Une cinquantaine de personnes ont participé à la consultation organisée par Ressources d'Arianne sur son projet de mine de phosphore du lac à Paul.

Les questions portant sur l'environnement et le transport ont été les plus soulevées par les participants.

Ressources d'Arianne souhaite construire une mine de 800 millions de dollars qui créerait 700 emplois directs et indirects, à 175 kilomètres au nord de Saint-Ludger-de-Milot.

La compagnie prévoit extraire 3 millions de tonnes de phosphore par année, durant 17 ans. Le minerai serait broyé sur place, puis acheminé aux installations du Port de Saguenay.

Ressources d'Arianne envisage différents scénarios de transport par camion et train ou seulement par le camionnage, en attendant la construction d'un chemin de fer.

Le président de Ressources d'Arianne, Bernard Lapointe, souligne d'ailleurs que le transport est le dossier majeur dans le projet.

« On a 3 millions de tonnes par année de matériel à partir de Chute-des-Passes qu'il faut amener au train et au port », indique M. Lapointe.

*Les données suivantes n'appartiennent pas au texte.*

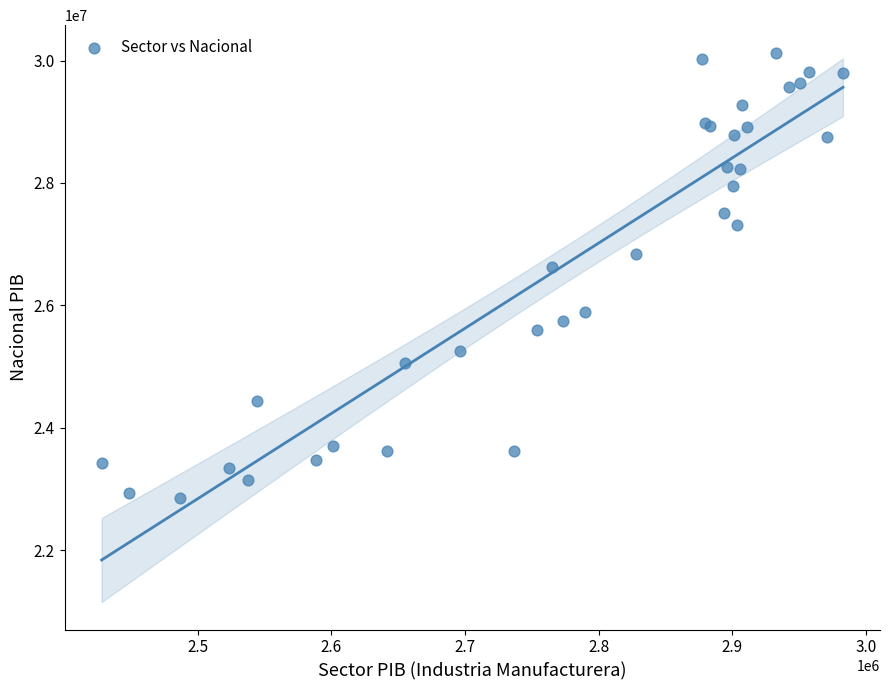

What Y value in the scatter plot is closest to 26491460?

26629739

Le porte-parole de la coalition Pour que Québec ait meilleure mine, Hugo Lapointe, a abordé l'impact environnemental du projet, notamment sur les espèces qui pourraient être menacées et sur la réhabilitation de la mine après sa fermeture.

« Est-ce que vous êtes ouverts à regarder différents scénarios, que ce soit par exemple la réutilisation des fosses pour entreposer une partie des résidus ou la totalité », a demandé M. Lapointe?

Pour associer davantage le milieu régional à son projet, Ressources d'Arianne veut mettre sur pied un comité de suivi. Les discussions doivent se poursuivre sur son mandat et sa composition.